◆ **Task item**:
Provide again, from the entries below, every line from the one containing "-1,19 +1,19 @@" through the one containing "-97,21 +97,21 @@", exactly as written, and no other line.

(Front-end code change data)
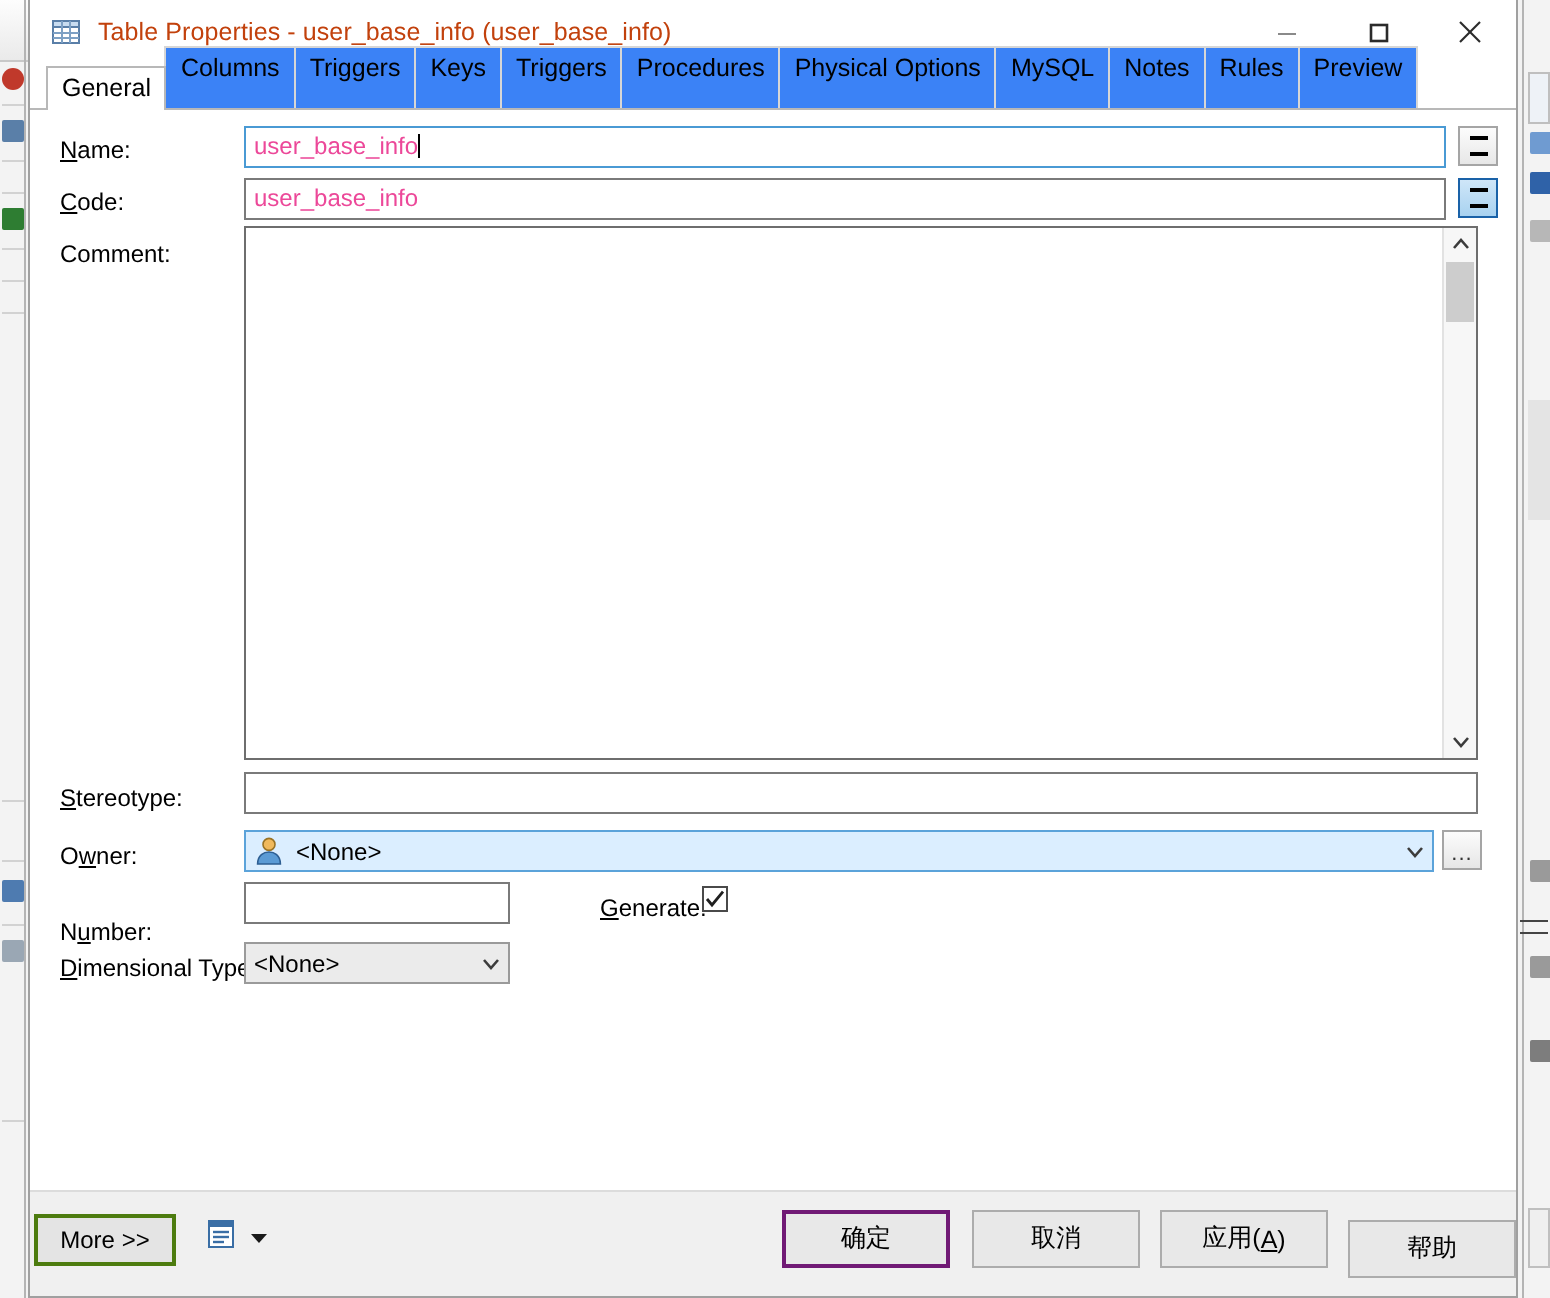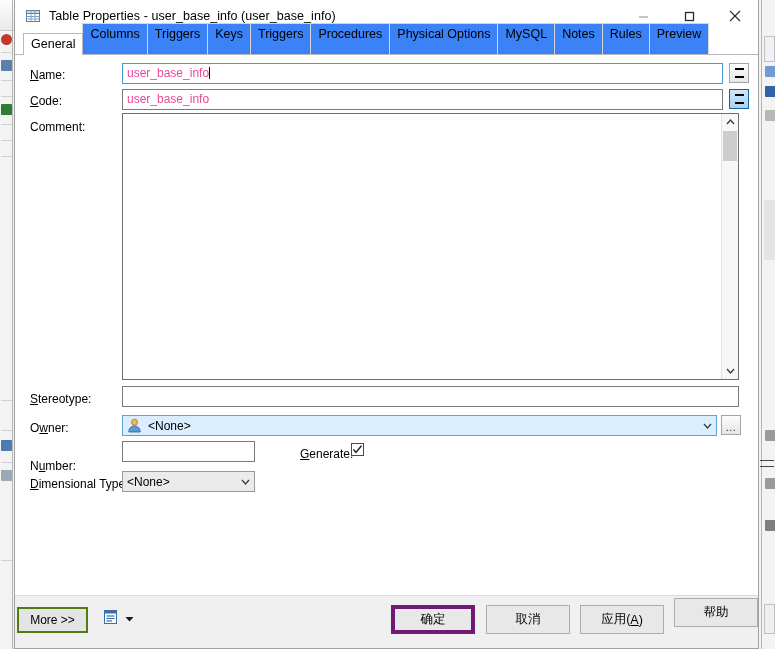--- a/index.html
+++ b/index.html
@@ -82,21 +82,21 @@
   }
   .title-icon {
     width: 16px; height: 16px;
     margin-left: 10px;
     margin-right: 8px;
     flex: 0 0 auto;
     position: relative;
   }
   .title-text {
     font-size: 12.5px;
-    color: #000000;
+    color: #c2410c;
     white-space: nowrap;
     letter-spacing: 0.05px;
   }
   .winbtns {
     margin-left: auto;
     display: flex;
     height: 32px;
   }
   .winbtn {
     width: 46px;
@@ -313,21 +313,21 @@
     background: #e8e8e8;
     font-family: "Liberation Sans", sans-serif;
     font-size: 12.5px;
     color: #000;
     display: flex;
     align-items: center;
     justify-content: center;
     white-space: nowrap;
   }
   .btn.default {
-    border: 4px solid #701a75;
+    border: 2px solid #701a75;
     background: #e8e8e8;
   }
   .btn.more {
     height: 26px;
     background: #e4e4e4;
     border: 2px solid #4d7c0f;
     font-size: 12px;
   }
   .btn u { text-decoration: underline; }
 
@@ -520,16 +520,16 @@
       </span>
     </div>
 
     <div class="btn default" style="left:376px;top:9px;width:84px;">确定</div>
     <div class="btn" style="left:471px;top:9px;width:84px;">取消</div>
     <div class="btn" style="left:565px;top:9px;width:84px;">
         <span>应用(</span>
         <u>A</u>
         <span>)</span>
       </div>
-    <div class="btn" style="left:659px;top:2px;width:84px;">帮助</div>
+    <div class="btn" style="left:659px;top:14px;width:84px;">帮助</div>
   </div>
 
 </div>
 
 </body></html>

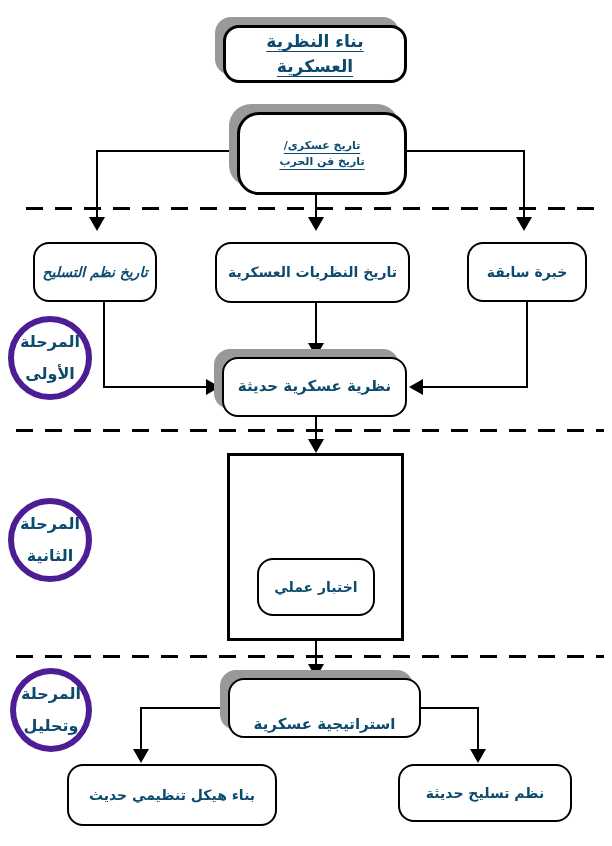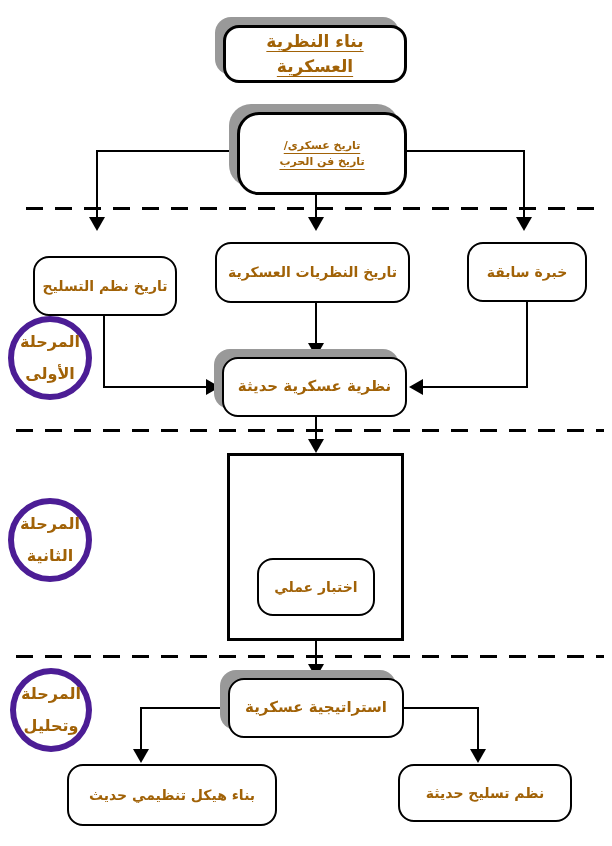--- a/index.html
+++ b/index.html
@@ -1,19 +1,19 @@
 <!DOCTYPE html>
 <html lang="ar"><head>
 <meta charset="utf-8">
 <style>
   html,body { margin:0; padding:0; background:#ffffff; }
   .canvas {
     position:relative; width:612px; height:846px; background:#ffffff;
     font-family:"DejaVu Sans", sans-serif; font-weight:bold; direction:rtl;
-    overflow:hidden; color:#a16207;
+    overflow:hidden; color:#0c4a6e;
   }
   .rbox {
     position:absolute; box-sizing:border-box; background:#ffffff;
     border:2px solid #000; border-radius:16px;
     display:flex; flex-direction:column; align-items:center; justify-content:center;
     text-align:center; line-height:1.45;
   }
   .thick { border-width:3px; }
   .shadowed { box-shadow:-8px -8px 0 #999999; }
   .sqbox {
@@ -97,21 +97,21 @@
 
   <div class="rbox thick shadowed fs17" style="left:223px; top:25px; width:184px; height:58px;">
     <span class="ul">بناء النظرية العسكرية</span>
   </div>
 
   <div class="rbox thick shadowed fs16" style="left:237px; top:112px; width:170px; height:83px; border-radius:22px;">
     <span class="ul">تاريخ عسكرى/</span>
     <span class="ul">تاريخ فن الحرب</span>
   </div>
 
-  <div class="rbox fs14" style="left:33px; top:256px; width:144px; height:60px;">
+  <div class="rbox fs14" style="left:33px; top:242px; width:124px; height:60px;font-style:italic;">
     <span>تاريخ نظم التسليح</span>
   </div>
 
   <div class="rbox fs14" style="left:215px; top:242px; width:195px; height:61px;">
     <span>تاريخ النظريات العسكرية</span>
   </div>
 
   <div class="rbox fs14" style="left:467px; top:242px; width:120px; height:60px;">
     <span>خبرة سابقة</span>
   </div>
@@ -135,21 +135,21 @@
   <div class="circle" style="left:8px; top:498px; width:84px; height:84px;">
     <span>المرحلة</span>
     <span>الثانية</span>
   </div>
 
   <div class="circle" style="left:10px; top:668px; width:82px; height:84px;">
     <span>المرحلة</span>
     <span>وتحليل</span>
   </div>
 
-  <div class="rbox shadowed fs15" style="left:228px; top:678px; width:176px; height:60px;">
+  <div class="rbox shadowed fs15" style="left:228px; top:678px; width:193px; height:60px;justify-content:flex-end;">
     <span>استراتيجية عسكرية</span>
   </div>
 
   <div class="rbox fs14" style="left:67px; top:764px; width:210px; height:62px;">
     <span>بناء هيكل تنظيمي حديث</span>
   </div>
 
   <div class="rbox fs14" style="left:398px; top:764px; width:174px; height:58px;">
     <span>نظم تسليح حديثة</span>
   </div>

◆ **Task solution**:
@@ -1,19 +1,19 @@
 <!DOCTYPE html>
 <html lang="ar"><head>
 <meta charset="utf-8">
 <style>
   html,body { margin:0; padding:0; background:#ffffff; }
   .canvas {
     position:relative; width:612px; height:846px; background:#ffffff;
     font-family:"DejaVu Sans", sans-serif; font-weight:bold; direction:rtl;
-    overflow:hidden; color:#a16207;
+    overflow:hidden; color:#0c4a6e;
   }
   .rbox {
     position:absolute; box-sizing:border-box; background:#ffffff;
     border:2px solid #000; border-radius:16px;
     display:flex; flex-direction:column; align-items:center; justify-content:center;
     text-align:center; line-height:1.45;
   }
   .thick { border-width:3px; }
   .shadowed { box-shadow:-8px -8px 0 #999999; }
   .sqbox {
@@ -97,21 +97,21 @@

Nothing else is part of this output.